=== Input for this task ===

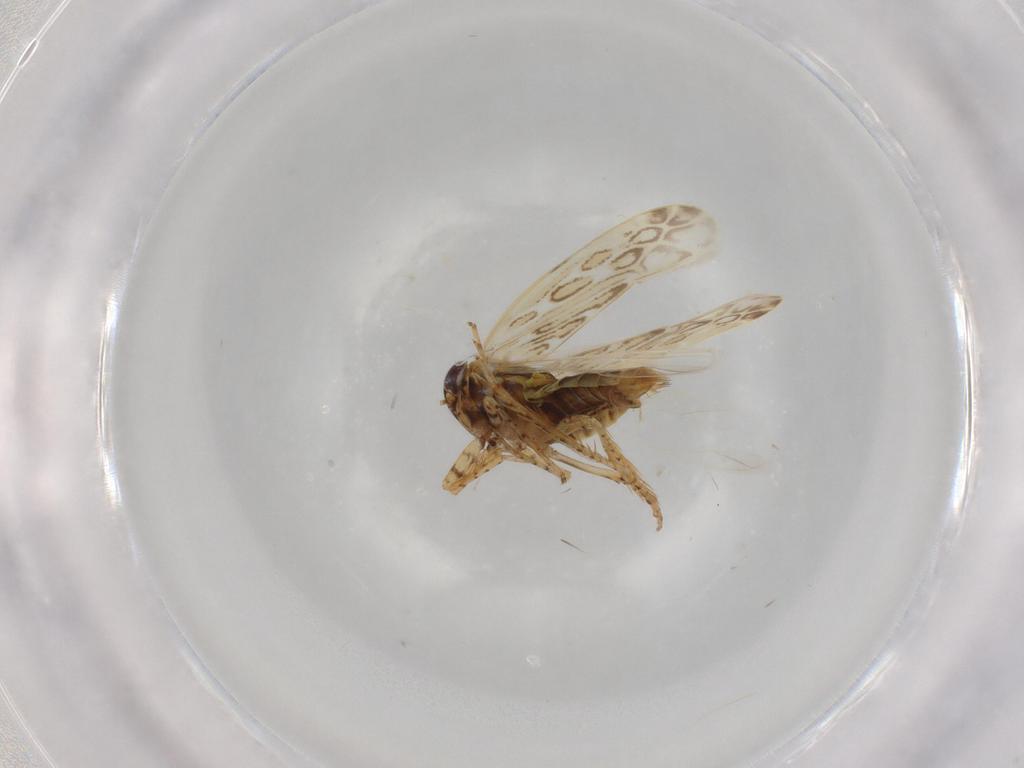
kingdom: Animalia
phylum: Arthropoda
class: Insecta
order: Hemiptera
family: Cicadellidae
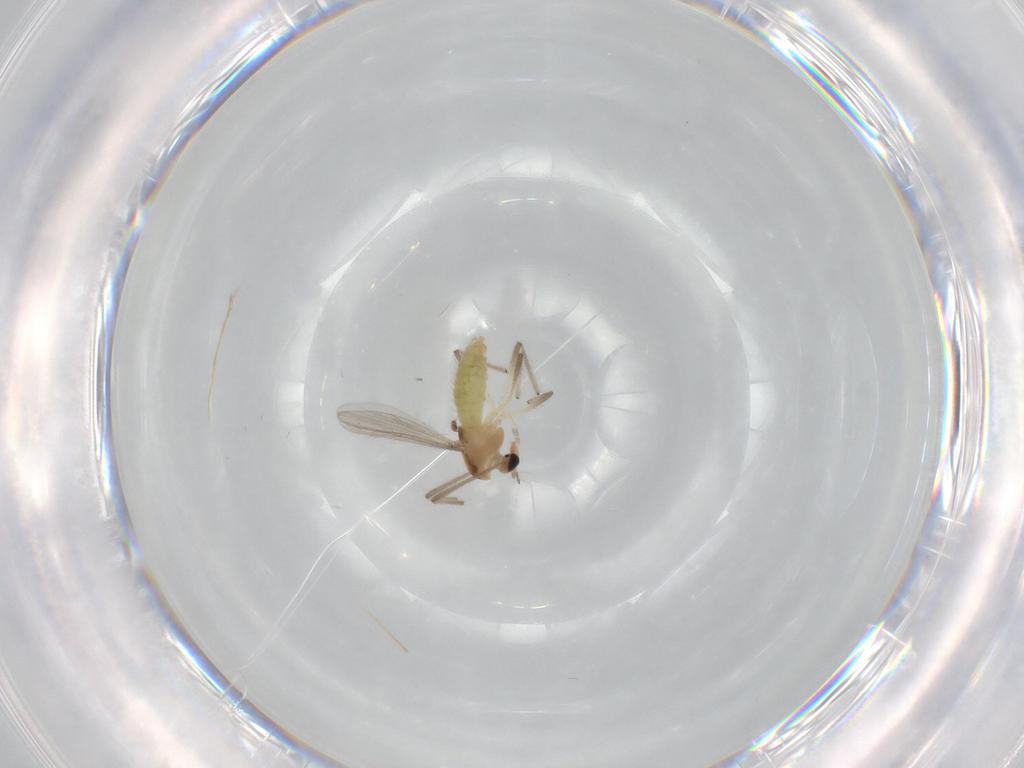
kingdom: Animalia
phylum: Arthropoda
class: Insecta
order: Diptera
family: Chironomidae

===

* **What is being asked**: Lay out all of the material above as a two-column CSV with the headers rank and name, giving one row for each rank line with the rank in one quoted field and its name in the other, and with any line breaks turned into spaces. Leave the pictures out.

* **Correct response**:
rank,name
"kingdom:","Animalia"
"phylum:","Arthropoda"
"class:","Insecta"
"order:","Hemiptera"
"family:","Cicadellidae"
"kingdom:","Animalia"
"phylum:","Arthropoda"
"class:","Insecta"
"order:","Diptera"
"family:","Chironomidae"